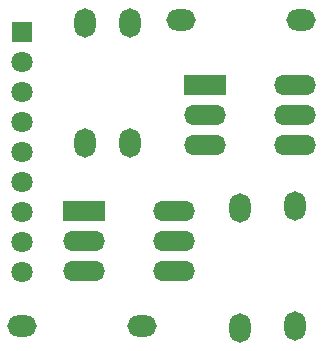
<source format=gtl>
%FSTAX23Y23*%
%MOIN*%
%SFA1B1*%

%IPPOS*%
%ADD10O,0.098430X0.070870*%
%ADD11R,0.140000X0.068000*%
%ADD12O,0.140000X0.068000*%
%ADD13C,0.070870*%
%ADD14R,0.070870X0.070870*%
%ADD15O,0.070870X0.098430*%
%LNsignalisolator-1*%
%LPD*%
G54D10*
X03185Y02435D03*
X02785D03*
X03715Y03455D03*
X03315D03*
G54D11*
X03395Y0324D03*
X0299Y0282D03*
G54D12*
X03395Y0314D03*
Y0304D03*
X03695Y0324D03*
Y0314D03*
Y0304D03*
X0299Y0272D03*
Y0262D03*
X0329Y0282D03*
Y0272D03*
Y0262D03*
G54D13*
X02785Y03215D03*
Y02615D03*
Y02715D03*
Y02815D03*
Y02915D03*
Y03015D03*
Y03115D03*
Y03315D03*
G54D14*
X02785Y03415D03*
G54D15*
X03145Y03445D03*
Y03045D03*
X0351Y0283D03*
Y0243D03*
X02995Y03045D03*
Y03445D03*
X03695Y02835D03*
Y02435D03*
M02*
</source>
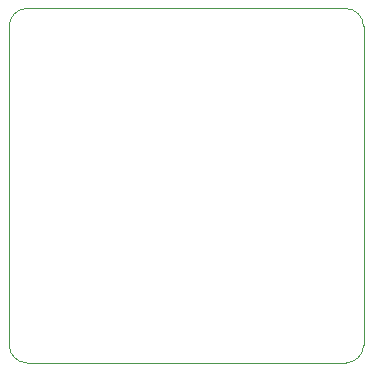
<source format=gm1>
G04 #@! TF.GenerationSoftware,KiCad,Pcbnew,5.1.4-e60b266~84~ubuntu18.04.1*
G04 #@! TF.CreationDate,2019-08-17T00:39:34+05:30*
G04 #@! TF.ProjectId,SFH4715AS_breakout,53464834-3731-4354-9153-5f627265616b,rev?*
G04 #@! TF.SameCoordinates,Original*
G04 #@! TF.FileFunction,Profile,NP*
%FSLAX46Y46*%
G04 Gerber Fmt 4.6, Leading zero omitted, Abs format (unit mm)*
G04 Created by KiCad (PCBNEW 5.1.4-e60b266~84~ubuntu18.04.1) date 2019-08-17 00:39:34*
%MOMM*%
%LPD*%
G04 APERTURE LIST*
%ADD10C,0.050000*%
G04 APERTURE END LIST*
D10*
X40000000Y-11500000D02*
X40000000Y-38500000D01*
X11500000Y-10000000D02*
X38500000Y-10000000D01*
X10000000Y-38500000D02*
X10000000Y-11500000D01*
X38500000Y-40000000D02*
X11500000Y-40000000D01*
X40000000Y-38500000D02*
G75*
G02X38500000Y-40000000I-1500000J0D01*
G01*
X11500000Y-40000000D02*
G75*
G02X10000000Y-38500000I0J1500000D01*
G01*
X10000000Y-11500000D02*
G75*
G02X11500000Y-10000000I1500000J0D01*
G01*
X38500000Y-10000000D02*
G75*
G02X40000000Y-11500000I0J-1500000D01*
G01*
M02*

</source>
━━━━━━━━
WHAT TO PRODUCE: Since the pictures are not part of the copy, transcribe only the remaining material, exactly.

SOLUTION FOR THIS PROBLEM:
<source format=gtl>
%FSTAX23Y23*%
%MOIN*%
%SFA1B1*%

%IPPOS*%
%ADD10O,0.098430X0.070870*%
%ADD11R,0.140000X0.068000*%
%ADD12O,0.140000X0.068000*%
%ADD13C,0.070870*%
%ADD14R,0.070870X0.070870*%
%ADD15O,0.070870X0.098430*%
%LNsignalisolator-1*%
%LPD*%
G54D10*
X03185Y02435D03*
X02785D03*
X03715Y03455D03*
X03315D03*
G54D11*
X03395Y0324D03*
X0299Y0282D03*
G54D12*
X03395Y0314D03*
Y0304D03*
X03695Y0324D03*
Y0314D03*
Y0304D03*
X0299Y0272D03*
Y0262D03*
X0329Y0282D03*
Y0272D03*
Y0262D03*
G54D13*
X02785Y03215D03*
Y02615D03*
Y02715D03*
Y02815D03*
Y02915D03*
Y03015D03*
Y03115D03*
Y03315D03*
G54D14*
X02785Y03415D03*
G54D15*
X03145Y03445D03*
Y03045D03*
X0351Y0283D03*
Y0243D03*
X02995Y03045D03*
Y03445D03*
X03695Y02835D03*
Y02435D03*
M02*
</source>
<source format=gm1>
G04 #@! TF.GenerationSoftware,KiCad,Pcbnew,5.1.4-e60b266~84~ubuntu18.04.1*
G04 #@! TF.CreationDate,2019-08-17T00:39:34+05:30*
G04 #@! TF.ProjectId,SFH4715AS_breakout,53464834-3731-4354-9153-5f627265616b,rev?*
G04 #@! TF.SameCoordinates,Original*
G04 #@! TF.FileFunction,Profile,NP*
%FSLAX46Y46*%
G04 Gerber Fmt 4.6, Leading zero omitted, Abs format (unit mm)*
G04 Created by KiCad (PCBNEW 5.1.4-e60b266~84~ubuntu18.04.1) date 2019-08-17 00:39:34*
%MOMM*%
%LPD*%
G04 APERTURE LIST*
%ADD10C,0.050000*%
G04 APERTURE END LIST*
D10*
X40000000Y-11500000D02*
X40000000Y-38500000D01*
X11500000Y-10000000D02*
X38500000Y-10000000D01*
X10000000Y-38500000D02*
X10000000Y-11500000D01*
X38500000Y-40000000D02*
X11500000Y-40000000D01*
X40000000Y-38500000D02*
G75*
G02X38500000Y-40000000I-1500000J0D01*
G01*
X11500000Y-40000000D02*
G75*
G02X10000000Y-38500000I0J1500000D01*
G01*
X10000000Y-11500000D02*
G75*
G02X11500000Y-10000000I1500000J0D01*
G01*
X38500000Y-10000000D02*
G75*
G02X40000000Y-11500000I0J-1500000D01*
G01*
M02*

</source>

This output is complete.